The transpilers are here to stay and since the elite have to use them to get their hands in the goodie bags, they'll always be reaching in, never satisfied.

What's a point of a dynamic language if I have to compile it to use it?

... try developing on a raspberry pi sometime. You might find the build step that takes "just a few seconds" takes quite a bit longer.

Too many legos (that fit both ways)

The biggest problem with JavaScript is that there's no instruction manual - and the vast majority of the online guides are written by people who are just learning themselves and admittedly have no real idea what they're doing.

It's the blind leading the blind (the same as PHP).

We were finally getting to a stage where ES5 best practices were being adopted - 'use strict'; has become ubiquitous, for example - and now we're dumping a whole load of new tools that no one knows how to use and it's just going to create more confusion.

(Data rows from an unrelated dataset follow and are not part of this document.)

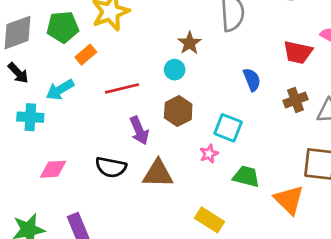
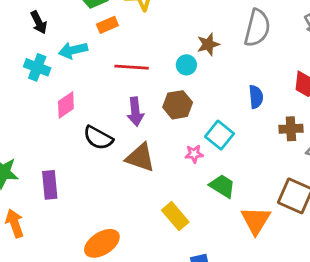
pink diamond: (53, 169) -> (66, 105), moved, turned -48

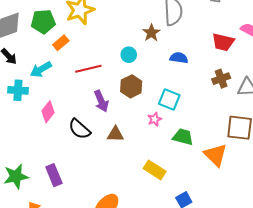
brown star: (208, 44) -> (151, 33), moved
blue semicircle: (256, 97) -> (179, 58), moved, turned -60
black semicircle: (98, 138) -> (79, 129), turned 30
brown triangle: (140, 158) -> (115, 134), size x0.7

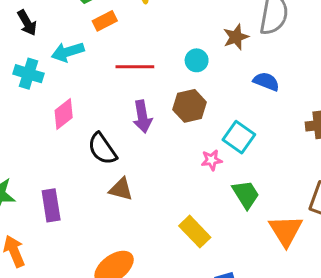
brown triangle: (115, 134) -> (121, 189), moved
green trapezoid: (183, 137) -> (246, 194), turned 30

It's better to just have Promises, which can be polyfilled, and not add new language constructs that change our understanding of async code.

const I'm okay with. It adds a constraint that is easy to understand and that will throw an error when used improperly. I understand that the ninja devs want let for performance, but from the last argument I heard I would guess that allowing a const function that couldn't have its bindings and scope dynamically swept out from under it would solve that problem (throw an error if you do a bad thing) instead of introducing complexity.

Chrome got one thing right

Not part of ES6, but I love what Chrome did with WebCrypto. If you try to use it on an http domain instead of https, it throws an error.

That's mode programming at its finest.

We need more of that - require that the developer accept new constraints in order to use new features.